Acababa de regresar a casa después de pasar un par de días en Granada donde había visitado ese fastuoso palacio que es la Alhambra, y estaba sentado en el sofá esperando el partido de Champions League entre el Real Madrid y el Schalke 04 alemán. El encuentro se iba a disputar en Gersenkirchen, cerca de Dortmund, por donde yo había pasado cerca con el coche hace poco más de dos meses. La vista aérea del Veltins Arena Stadium era como un bello preludio de la magnífica noche de fútbol que ofreció el Real Madrid.
Apagué las luces y apoyé los dos pies cómodamente sobre la mesa. El reflejo esmeralda que destellaba desde la televisión extendía el césped más allá de los límites de la pantalla. El Real Madrid vestía de riguroso y llamativo naranja que provocó que el juego del equipo merengue destacara aún más sobre la absorta contemplación de los jugadores azules. Por delante uno de los partidos que todo jugador desea jugar. Una eliminatoria de Champions en Alemania.
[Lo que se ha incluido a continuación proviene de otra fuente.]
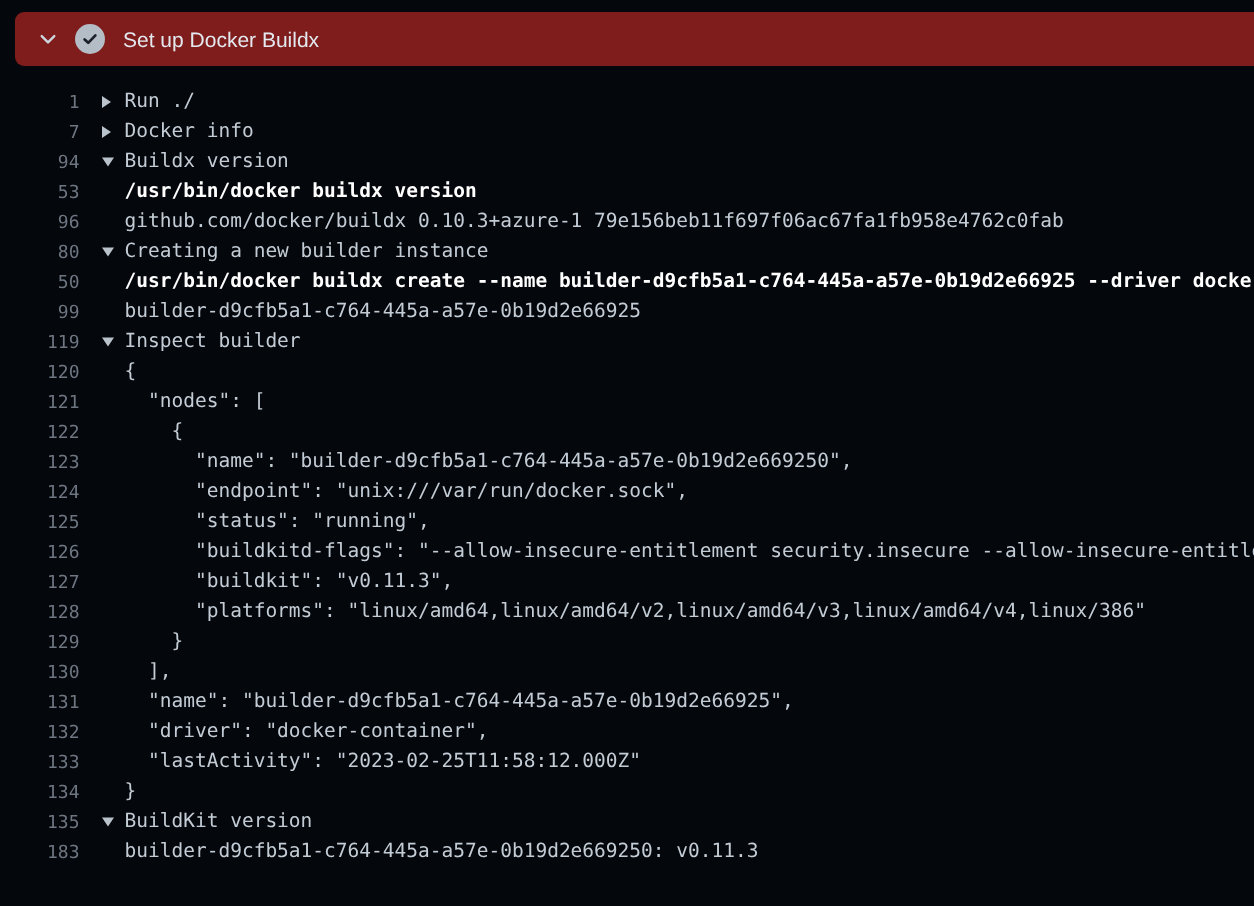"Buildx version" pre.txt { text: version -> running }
Desde el pitido inicial hasta el final el partido fue un bello equilibrio de sudor y contundencia, de delicadeza y sutileza. El Real Madrid se dio un baño en Alemania, que tantas veces se le había atragantado, y una vez puestos el resultado fue contundente (1-6) pero justo, incluso puede decirse que corto. Disfruté como hacía tiempo que no disfrutaba de un partido de fútbol. A ratos parecía que estaba contemplando un ballet llevado a cabo por gimnastas. Las diagonales parabólicas del balón, la irreal facilidad para controlarlo, el despliegue físico, la capacidad para ocupar los espacios, el desempeño en pocos toques con el balón, la velocidad de circulación, la explosividad de los movimientos, la descarada ambición en los remates, el acierto general de cada jugador y el acoplamiento casi perfecto del grupo provocaron que al término del partido me levantase del sofá a aplaudir aquel espectáculo.